Given data:
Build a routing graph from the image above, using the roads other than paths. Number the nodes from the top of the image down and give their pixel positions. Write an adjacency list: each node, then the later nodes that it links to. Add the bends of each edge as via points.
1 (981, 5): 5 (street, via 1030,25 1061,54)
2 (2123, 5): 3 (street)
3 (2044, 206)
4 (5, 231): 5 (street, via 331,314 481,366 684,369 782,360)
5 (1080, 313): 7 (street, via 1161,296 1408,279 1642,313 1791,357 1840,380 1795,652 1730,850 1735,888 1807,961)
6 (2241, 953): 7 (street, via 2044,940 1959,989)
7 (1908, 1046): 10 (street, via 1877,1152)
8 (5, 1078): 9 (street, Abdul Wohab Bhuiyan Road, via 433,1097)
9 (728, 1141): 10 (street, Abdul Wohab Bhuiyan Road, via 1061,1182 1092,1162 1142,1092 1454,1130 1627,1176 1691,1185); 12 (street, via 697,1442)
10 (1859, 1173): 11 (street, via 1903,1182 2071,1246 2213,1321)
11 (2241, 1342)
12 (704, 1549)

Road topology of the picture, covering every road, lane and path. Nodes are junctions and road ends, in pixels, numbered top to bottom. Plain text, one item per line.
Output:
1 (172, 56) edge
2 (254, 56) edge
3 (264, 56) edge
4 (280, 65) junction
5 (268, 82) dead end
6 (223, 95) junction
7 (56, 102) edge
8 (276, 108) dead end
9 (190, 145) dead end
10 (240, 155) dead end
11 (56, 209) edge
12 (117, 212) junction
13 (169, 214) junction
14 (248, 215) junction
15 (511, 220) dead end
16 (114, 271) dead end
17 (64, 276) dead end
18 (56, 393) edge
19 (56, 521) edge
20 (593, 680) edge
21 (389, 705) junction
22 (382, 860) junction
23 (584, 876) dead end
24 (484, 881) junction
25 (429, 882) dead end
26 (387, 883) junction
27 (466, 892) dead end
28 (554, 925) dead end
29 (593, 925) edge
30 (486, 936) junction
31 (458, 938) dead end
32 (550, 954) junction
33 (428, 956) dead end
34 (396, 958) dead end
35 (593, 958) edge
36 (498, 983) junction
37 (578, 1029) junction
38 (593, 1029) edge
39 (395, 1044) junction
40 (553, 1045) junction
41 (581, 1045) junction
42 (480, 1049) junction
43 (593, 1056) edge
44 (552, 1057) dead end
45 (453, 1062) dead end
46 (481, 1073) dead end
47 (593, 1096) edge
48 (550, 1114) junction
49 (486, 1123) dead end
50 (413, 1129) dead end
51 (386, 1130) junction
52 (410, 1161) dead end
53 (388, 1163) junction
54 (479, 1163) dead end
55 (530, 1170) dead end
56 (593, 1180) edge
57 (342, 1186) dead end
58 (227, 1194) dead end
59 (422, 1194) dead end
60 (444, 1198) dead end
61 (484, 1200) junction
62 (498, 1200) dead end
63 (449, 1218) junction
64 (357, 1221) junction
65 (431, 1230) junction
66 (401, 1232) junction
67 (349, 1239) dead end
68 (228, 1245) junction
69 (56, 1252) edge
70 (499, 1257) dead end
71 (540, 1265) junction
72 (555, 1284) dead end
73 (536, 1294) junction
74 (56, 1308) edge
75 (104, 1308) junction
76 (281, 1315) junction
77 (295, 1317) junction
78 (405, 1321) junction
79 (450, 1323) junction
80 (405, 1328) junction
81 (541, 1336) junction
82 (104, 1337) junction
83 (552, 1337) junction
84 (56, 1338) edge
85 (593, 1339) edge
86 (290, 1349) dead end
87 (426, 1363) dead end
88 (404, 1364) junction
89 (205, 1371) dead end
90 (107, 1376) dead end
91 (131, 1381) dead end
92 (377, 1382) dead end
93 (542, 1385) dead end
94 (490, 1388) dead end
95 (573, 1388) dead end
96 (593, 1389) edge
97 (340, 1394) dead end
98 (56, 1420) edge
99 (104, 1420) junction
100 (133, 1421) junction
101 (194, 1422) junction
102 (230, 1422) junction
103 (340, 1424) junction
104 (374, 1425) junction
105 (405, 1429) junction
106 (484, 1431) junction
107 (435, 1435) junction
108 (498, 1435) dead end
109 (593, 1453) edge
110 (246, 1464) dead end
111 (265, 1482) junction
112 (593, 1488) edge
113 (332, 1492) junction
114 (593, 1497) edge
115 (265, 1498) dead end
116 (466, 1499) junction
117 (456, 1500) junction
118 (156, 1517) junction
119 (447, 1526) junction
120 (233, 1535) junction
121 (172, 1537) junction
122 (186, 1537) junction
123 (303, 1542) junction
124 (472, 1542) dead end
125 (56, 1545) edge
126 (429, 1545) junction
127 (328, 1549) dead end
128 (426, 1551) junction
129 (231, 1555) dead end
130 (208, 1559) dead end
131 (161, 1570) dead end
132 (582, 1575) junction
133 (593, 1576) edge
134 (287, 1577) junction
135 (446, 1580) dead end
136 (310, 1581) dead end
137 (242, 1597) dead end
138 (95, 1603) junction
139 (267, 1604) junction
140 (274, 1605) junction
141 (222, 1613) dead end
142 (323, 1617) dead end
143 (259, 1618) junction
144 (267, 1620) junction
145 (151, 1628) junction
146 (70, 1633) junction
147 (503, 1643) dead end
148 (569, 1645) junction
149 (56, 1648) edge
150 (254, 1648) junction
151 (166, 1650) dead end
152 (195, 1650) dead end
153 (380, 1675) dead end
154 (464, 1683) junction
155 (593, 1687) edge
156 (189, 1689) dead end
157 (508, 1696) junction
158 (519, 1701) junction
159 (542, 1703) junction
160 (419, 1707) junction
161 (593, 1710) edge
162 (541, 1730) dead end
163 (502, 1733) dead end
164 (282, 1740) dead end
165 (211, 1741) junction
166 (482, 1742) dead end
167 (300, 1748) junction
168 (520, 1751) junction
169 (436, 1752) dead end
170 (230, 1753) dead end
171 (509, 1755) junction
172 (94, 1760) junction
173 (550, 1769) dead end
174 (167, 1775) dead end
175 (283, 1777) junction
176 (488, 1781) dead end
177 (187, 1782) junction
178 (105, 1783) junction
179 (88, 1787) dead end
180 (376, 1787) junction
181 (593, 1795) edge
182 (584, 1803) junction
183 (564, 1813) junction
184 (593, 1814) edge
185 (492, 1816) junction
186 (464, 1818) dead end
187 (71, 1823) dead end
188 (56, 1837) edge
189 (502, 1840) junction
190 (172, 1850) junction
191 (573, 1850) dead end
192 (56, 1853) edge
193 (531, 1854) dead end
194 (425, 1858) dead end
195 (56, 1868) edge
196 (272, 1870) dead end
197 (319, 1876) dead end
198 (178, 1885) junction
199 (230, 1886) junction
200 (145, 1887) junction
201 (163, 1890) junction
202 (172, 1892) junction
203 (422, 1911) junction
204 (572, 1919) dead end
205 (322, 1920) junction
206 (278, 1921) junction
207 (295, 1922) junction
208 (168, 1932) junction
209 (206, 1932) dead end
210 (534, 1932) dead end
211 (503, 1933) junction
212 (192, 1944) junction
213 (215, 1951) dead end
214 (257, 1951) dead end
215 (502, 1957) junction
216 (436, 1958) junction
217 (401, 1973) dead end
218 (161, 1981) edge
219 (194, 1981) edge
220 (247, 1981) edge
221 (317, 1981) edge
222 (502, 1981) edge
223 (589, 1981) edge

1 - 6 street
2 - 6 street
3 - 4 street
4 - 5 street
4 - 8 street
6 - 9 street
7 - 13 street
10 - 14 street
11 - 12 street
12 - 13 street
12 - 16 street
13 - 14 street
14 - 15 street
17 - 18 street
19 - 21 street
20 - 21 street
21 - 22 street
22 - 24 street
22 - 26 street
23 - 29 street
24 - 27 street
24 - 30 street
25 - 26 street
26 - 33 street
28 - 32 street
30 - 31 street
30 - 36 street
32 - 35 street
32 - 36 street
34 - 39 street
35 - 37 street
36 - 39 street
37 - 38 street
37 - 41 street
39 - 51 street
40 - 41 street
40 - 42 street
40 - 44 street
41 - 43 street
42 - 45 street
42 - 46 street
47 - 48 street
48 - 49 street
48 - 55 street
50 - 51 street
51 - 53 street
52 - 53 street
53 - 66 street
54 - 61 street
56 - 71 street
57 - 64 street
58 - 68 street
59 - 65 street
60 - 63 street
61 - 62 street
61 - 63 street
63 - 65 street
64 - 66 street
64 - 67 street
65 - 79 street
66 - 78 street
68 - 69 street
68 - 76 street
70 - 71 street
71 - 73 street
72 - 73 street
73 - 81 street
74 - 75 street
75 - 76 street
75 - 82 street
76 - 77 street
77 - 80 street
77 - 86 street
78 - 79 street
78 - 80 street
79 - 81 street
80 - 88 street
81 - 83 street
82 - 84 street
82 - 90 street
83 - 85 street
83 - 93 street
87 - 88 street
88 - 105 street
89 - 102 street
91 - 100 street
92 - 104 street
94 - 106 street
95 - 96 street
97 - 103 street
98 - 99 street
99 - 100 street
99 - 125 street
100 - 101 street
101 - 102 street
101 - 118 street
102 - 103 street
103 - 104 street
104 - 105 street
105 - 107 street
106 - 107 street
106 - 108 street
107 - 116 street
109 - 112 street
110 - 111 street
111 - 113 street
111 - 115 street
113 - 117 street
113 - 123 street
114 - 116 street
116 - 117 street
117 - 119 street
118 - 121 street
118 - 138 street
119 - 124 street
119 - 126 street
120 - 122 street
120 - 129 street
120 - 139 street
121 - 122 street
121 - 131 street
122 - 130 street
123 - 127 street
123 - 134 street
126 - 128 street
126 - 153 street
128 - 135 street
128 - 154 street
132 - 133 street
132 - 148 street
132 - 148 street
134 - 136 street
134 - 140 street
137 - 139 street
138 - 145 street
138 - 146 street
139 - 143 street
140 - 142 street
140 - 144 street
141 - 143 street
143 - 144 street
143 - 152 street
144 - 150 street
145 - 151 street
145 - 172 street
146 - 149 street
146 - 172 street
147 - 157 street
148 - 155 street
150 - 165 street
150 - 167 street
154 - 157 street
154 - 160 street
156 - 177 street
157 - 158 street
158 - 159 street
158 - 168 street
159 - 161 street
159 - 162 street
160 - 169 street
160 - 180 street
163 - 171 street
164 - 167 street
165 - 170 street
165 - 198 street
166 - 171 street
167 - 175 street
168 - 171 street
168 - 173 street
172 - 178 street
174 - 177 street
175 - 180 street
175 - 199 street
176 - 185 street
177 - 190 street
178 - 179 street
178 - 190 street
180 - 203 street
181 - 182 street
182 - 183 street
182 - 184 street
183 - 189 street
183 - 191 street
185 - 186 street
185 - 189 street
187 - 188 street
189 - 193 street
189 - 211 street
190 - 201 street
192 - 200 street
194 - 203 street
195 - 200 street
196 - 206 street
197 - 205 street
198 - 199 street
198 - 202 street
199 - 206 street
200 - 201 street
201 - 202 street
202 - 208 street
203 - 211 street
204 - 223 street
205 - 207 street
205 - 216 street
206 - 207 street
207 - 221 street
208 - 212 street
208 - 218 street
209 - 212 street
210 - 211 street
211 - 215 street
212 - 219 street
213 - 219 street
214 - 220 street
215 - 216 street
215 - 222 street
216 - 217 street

What you need to do: Go through the records and gather the lines that hold "Abdul".

Answer:
8 (5, 1078): 9 (street, Abdul Wohab Bhuiyan Road, via 433,1097)
9 (728, 1141): 10 (street, Abdul Wohab Bhuiyan Road, via 1061,1182 1092,1162 1142,1092 1454,1130 1627,1176 1691,1185); 12 (street, via 697,1442)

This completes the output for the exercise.